As we noted previously, you can learn a lot about national sentiment from exploring Google Trends. Just type in a search term and you can see how much interest that term is garnering over time. With the recent rhetoric battle between President Trump and North Korea, interest in the term “World War 3” reached the peak of engagement once again.

Here is the chart from Google Trends over the past 7 days. Note the spike on Tuesday compared to the minimal interest the prior several days:

The comments from President Trump about meeting North Korea with “fire and fury” were breaking Tuesday afternoon, with most people probably seeing them play on evening news casts and cable news. As a result, the trend reached full interest at 10pm ET Tuesday evening:

During the same time as “world war 3” seaching spiked, similar spikes can be seen for related terms like “trump nuclear war”:

Obviously search terms will follow the news when it comes to current events, but it’s interesting to see what kind of information people are looking for. These trends can reflect our fears, as shown above, but they can also reflect our desires:

Google provides a mountain of data to sort through, and some it might be meaningless, but some of it might be worth looking at. When examining opinion polls, it’s small subset of people who get chosen to answers questions. When looking at search engine trend data, we have the opportunity to look at what millions of people are seeking, which might tell us more about national mood than polling.

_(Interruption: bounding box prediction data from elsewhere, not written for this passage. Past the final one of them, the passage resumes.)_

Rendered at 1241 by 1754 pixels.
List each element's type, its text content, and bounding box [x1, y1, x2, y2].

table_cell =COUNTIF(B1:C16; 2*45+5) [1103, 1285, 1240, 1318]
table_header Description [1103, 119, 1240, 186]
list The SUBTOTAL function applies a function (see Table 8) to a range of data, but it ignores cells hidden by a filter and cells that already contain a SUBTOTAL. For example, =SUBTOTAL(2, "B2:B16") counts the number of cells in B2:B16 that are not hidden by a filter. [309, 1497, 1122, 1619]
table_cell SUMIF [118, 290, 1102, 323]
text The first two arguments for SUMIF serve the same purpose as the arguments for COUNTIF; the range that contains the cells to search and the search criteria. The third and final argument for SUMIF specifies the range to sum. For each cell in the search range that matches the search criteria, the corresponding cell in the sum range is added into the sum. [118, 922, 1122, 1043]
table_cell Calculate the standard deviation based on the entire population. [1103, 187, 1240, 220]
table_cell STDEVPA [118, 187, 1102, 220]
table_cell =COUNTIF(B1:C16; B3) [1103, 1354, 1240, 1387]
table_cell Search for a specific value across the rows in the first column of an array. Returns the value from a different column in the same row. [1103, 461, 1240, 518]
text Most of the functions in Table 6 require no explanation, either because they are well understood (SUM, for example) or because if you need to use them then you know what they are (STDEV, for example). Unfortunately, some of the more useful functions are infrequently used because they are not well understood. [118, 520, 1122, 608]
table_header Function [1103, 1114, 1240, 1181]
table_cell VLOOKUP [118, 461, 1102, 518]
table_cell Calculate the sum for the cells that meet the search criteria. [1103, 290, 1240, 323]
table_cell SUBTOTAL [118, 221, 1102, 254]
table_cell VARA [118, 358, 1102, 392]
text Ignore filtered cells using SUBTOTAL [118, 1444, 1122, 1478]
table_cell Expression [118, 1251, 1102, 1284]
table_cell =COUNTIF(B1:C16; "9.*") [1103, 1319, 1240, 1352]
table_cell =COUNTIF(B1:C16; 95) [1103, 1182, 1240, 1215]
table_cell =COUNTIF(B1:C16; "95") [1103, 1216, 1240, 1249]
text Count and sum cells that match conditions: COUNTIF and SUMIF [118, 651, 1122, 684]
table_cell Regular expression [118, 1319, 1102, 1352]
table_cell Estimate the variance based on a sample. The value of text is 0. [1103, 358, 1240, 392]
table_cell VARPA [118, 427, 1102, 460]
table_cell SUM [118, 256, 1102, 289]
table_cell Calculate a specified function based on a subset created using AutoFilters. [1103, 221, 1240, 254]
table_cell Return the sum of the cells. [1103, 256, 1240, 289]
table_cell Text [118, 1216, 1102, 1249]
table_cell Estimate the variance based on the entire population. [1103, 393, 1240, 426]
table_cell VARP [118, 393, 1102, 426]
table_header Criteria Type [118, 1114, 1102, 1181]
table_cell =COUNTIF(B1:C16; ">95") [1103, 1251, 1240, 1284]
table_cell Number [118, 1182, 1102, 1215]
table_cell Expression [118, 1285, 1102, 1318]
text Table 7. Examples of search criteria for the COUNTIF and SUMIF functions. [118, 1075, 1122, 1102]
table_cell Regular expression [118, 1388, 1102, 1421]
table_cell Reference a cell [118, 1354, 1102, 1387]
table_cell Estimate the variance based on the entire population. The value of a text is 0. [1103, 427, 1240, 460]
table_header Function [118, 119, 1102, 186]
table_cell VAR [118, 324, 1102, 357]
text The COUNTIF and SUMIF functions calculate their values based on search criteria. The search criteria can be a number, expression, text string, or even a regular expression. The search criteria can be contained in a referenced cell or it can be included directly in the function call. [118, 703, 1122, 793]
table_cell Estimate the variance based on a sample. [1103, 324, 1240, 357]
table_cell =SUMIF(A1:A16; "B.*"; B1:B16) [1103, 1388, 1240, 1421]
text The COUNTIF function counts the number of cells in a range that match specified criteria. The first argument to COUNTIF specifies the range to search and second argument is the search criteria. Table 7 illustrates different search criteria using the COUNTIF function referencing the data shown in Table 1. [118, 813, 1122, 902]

  1. I think your excitement about Google trends needs to be tempered. Yes, you get millions of hits, not hundreds in a poll, but I Google a lot of things I consider “crackpot,” out of curiosity, not that I take it seriously.

    Another concern is who Googles. Only those with the knowledge AND time to do so. Special subset, just as polls are tilted toward the opposite pole: people with landlines. . .

    All the same, in this case, interest in World War III says something about us. Doesn’t worry me. Even when I was a kid, I knew “duck and cover” was stupid. I’d seen enough Twilight Zone to see what a nuclear attack can do–and that it’s better to go in a moment than to drag on with radiation poisoning.

    • Who googles? Everyone googles. Everyone with a smartphone, tablet, desktop, or laptop googles everything all the time. Google is the most visited search engine with 246 million unique visitors a month in the United States. That’s just over three-quarters of the total population of the country.

      I didn’t mean to imply that Google Trends are more accurate than polling, only that Trends gives a very large pool to survey versus a poll. Think of watching Trends as something like a “flash poll” of what’s happening in the world.

  2. Polls and trends are like quicksand, shifting and changing by the minute. Also, a good description of Donald Trump.

    Trump’s howling in the wind defense of white supremacists, white nationalists and Nazis in Charlottesville has fully exposed him as a bigot and a bully. It is also the Republican Party that has courted, coddled and accommodated people like Trump for decades. They assuage their guilt by denials but, as we all know, actions speak louder than words.